The U.S ally Turkey is at forefront of crisis and has legitimate security concerns about Syria, said NATO secretary-general on Wednesday.
“Turkey has suffered horrendous terrorist attacks, and it hosts millions of Syrian refugees,” said Jens Stoltenberg after his meeting with Italian Prime Minister Giuseppe Conte.
Stoltenberg said Turkish authorities informed NATO about the ongoing operation in northern Syria.
“It is important to avoid actions that may further destabilize the region, escalate tensions and cause more human suffering,” said Stoltenberg.
“I count on Turkey to act with restraints and ensure that any action it may take in northern Syria is proportionate and measured,” he added.
Stoltenberg also said that gains made against Daesh must not be jeopardized adding Daesh still poses “a great threat to the Middle East and North Africa and to all our nations”.

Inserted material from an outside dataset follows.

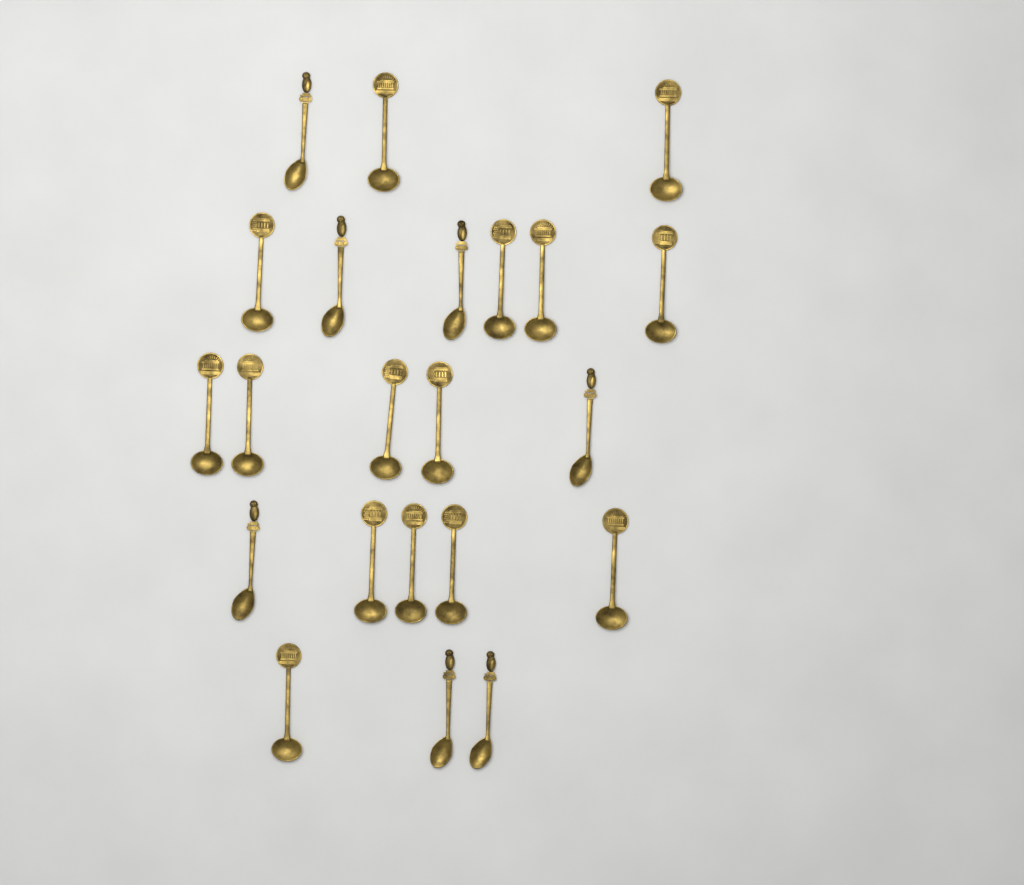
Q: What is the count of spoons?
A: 22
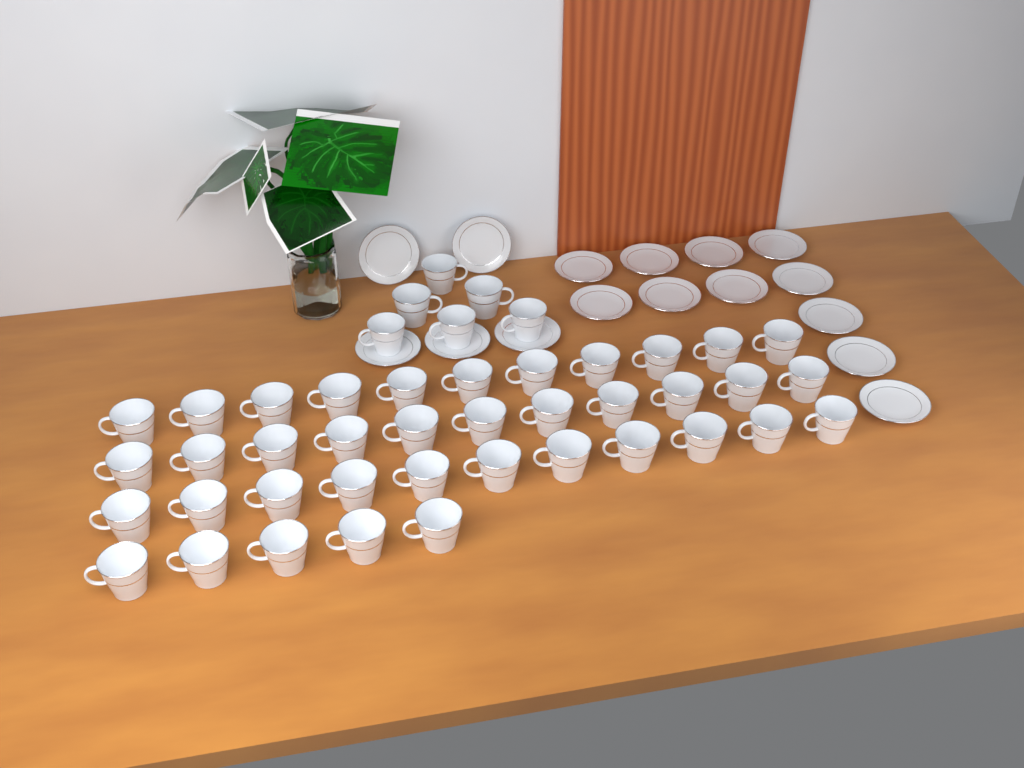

He will meet Turkish President Recep Tayyip Erdogan in Istanbul on Friday, said Stoltenberg.
Turkey on Wednesday announced the launch of Operation Peace Spring east of the Euphrates River in northern Syria to secure its borders by eliminating terrorist elements to ensure the safe return of Syrian refugees and Syria’s territorial integrity.
Turkey has said the terrorist group PKK and its extension the YPG/PYD constitute the biggest threat to Syria’s future, jeopardizing the country’s territorial integrity and unitary structure.
Turkey has also stressed that supporting terrorists under the pretext of fighting Daesh is unacceptable.
Turkey has a 911-kilometer (566-mile) border with Syria and it has long decried the threat from terrorists east of the Euphrates and the formation of a “terrorist corridor” there.
Turkey plans to resettle two million Syrians in a 30-km-wide (19-mi) safe zone to be set up in Syria, stretching from the Euphrates River to the Iraqi border, including Manbij. However, the presence of terror groups such as the PKK, PYD, and YPG risk its formation.
Turkey has rid an area of 4,000 square km (1,544 square miles) in Syria of terrorist groups in two separate cross-border operations. Since 2016, Turkey has conducted two major military operations in northwestern Syria — Operation Euphrates Shield and Olive Branch — to purge the region of the terrorist groups Daesh and the YPG, which is the Syrian branch of the terrorist group PKK.
The two operations were in line with the country’s right to self-defense borne out of international law, UN Security Council resolutions, especially no. 1624 (2005), 2170 (2014) and 2178 (2014), and under the right to self-defense under Article 51 of the UN Charter, while being respectful of Syria’s territorial integrity.
During Operation Euphrates Shield, Turkish forces neutralized 3,060 Daesh terrorists. Turkey has suffered greatly from Daesh attacks inside the country. More than 300 people have been killed in attacks claimed by Daesh in Turkey, where the terrorist group has targeted civilians in suicide bombings and armed attacks in recent years.
In its more than 30-year terror campaign against Turkey, the PKK — listed as a terrorist organization by Turkey, the U.S. and the EU — has been responsible for the deaths of some 40,000 people, including women, children, and infants.